To make the ground beef mixture:
  1. Heat a large pan on medium-high heat. Add in the ground beef and allow to brown for a few minutes on one side before touching it.
  2. Cook and crumble the ground beef until fully browned. Optional, but you can drain the fat.
  3. Add in the seasonings and tomato paste and stir to combine. Add in the broth and salsa and bring to a simmer. Mix in the sour cream and decrease the heat to low and cover until ready to assemble.
To make the Pico & Guac:
  1. Quarter, deseed, and finely dice the tomatoes. Add to a large bowl, add into the rest of the ingredients. Season with salt and pepper to taste
  2. To make the guacamole, scoop the avocados into a bowl and mash until smooth.
  3. Add in the 1/4 cup of pico and add any additional cilantro, lime, salt & pepper to taste.
To make the queso:
  1. Heat a medium pot on medium heat. Melt in butter and add in diced shallot, jalapeño, and tomato. Sauté until softened, about 5 minutes.
  2. Add grated garlic, cornstarch, and paprika and cook for another minute.
  3. Add milk and cream and bring to a simmer.

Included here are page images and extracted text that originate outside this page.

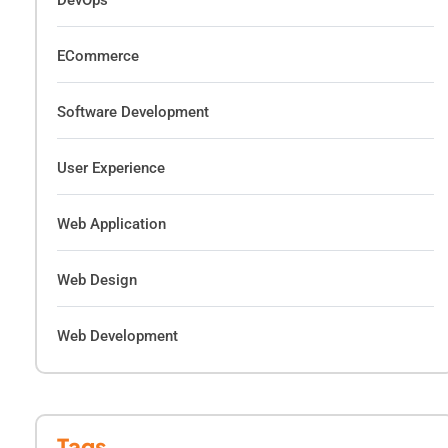
DevOps
ECommerce
Software Development
User Experience
Web Application
Web Design
Web Development
Tags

Whisk in cheese about a cup at a time, adding the cream cheese as well until fully incorporated. Taste for salt and pepper.
  4. The queso can be made ahead of time or can remain on low heat until ready to assemble the crunchwrap.
To assemble:
  1. Slightly heat up your large tortilla in the microwave for 20 seconds. Heat a large pan on medium-low heat while you assemble, this will be used to toast your crunchwrap after.

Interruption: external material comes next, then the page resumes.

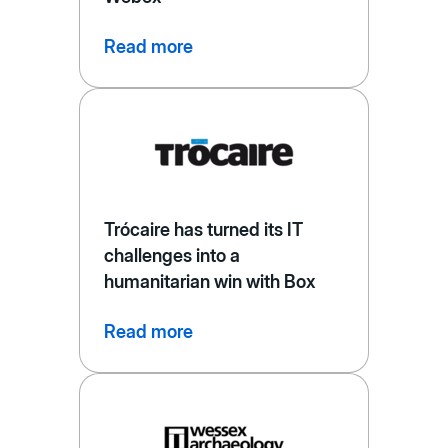
Read more
Trócaire has turned its IT
challenges into a
humanitarian win with Box
Read more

  2. Add it to a surface and spread on about 1/4 cup queso in the middle. Add about 1/2 cup of your ground beef mixture on top.

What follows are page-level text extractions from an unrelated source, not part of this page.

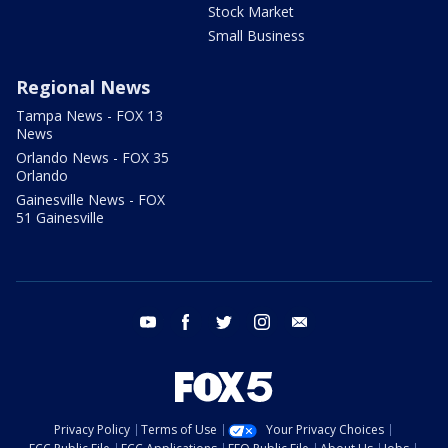
Stock Market
Small Business
Regional News
Tampa News - FOX 13
News
Orlando News - FOX 35
Orlando
Gainesville News - FOX
51 Gainesville
youtube
facebook
twitter
instagram
email
Privacy Policy
Terms of Use
Your Privacy Choices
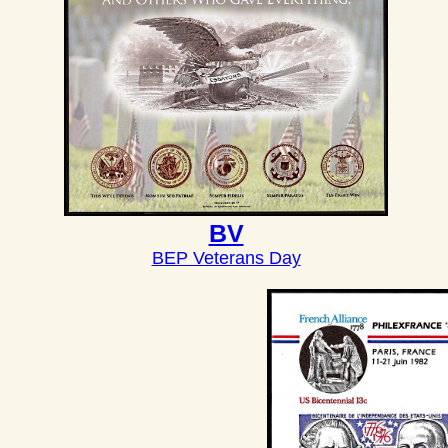
BV
BEP Veterans Day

  3. Top the beef with your crispy corn tortilla. You can crisp it up in a fryer or in a saucepan on medium-high heat with 1/4 cup vegetable oil. You just want it to be lightly golden brown and crispy!
  4. Spread on a generous dollop of guacamole, sour cream, shredded lettuce, and your pico de gallo.
  5. Top with additional cheddar cheese, because this will help with sealing the crunchwrap.
  6. Add your smaller tortilla, and begin to close up your large tortilla by bringing in an edge as you make your way around it. (See video)
  7. Add a tbsp of oil to your pan and toast the crunchwrap for about 2 minutes per side. If the seams are opening, don't panic, just add a little extra cheese and allow the cheese to create a crust from the heat of the pan.
  8. Serve with additional sour cream, guac and pico and enjoy!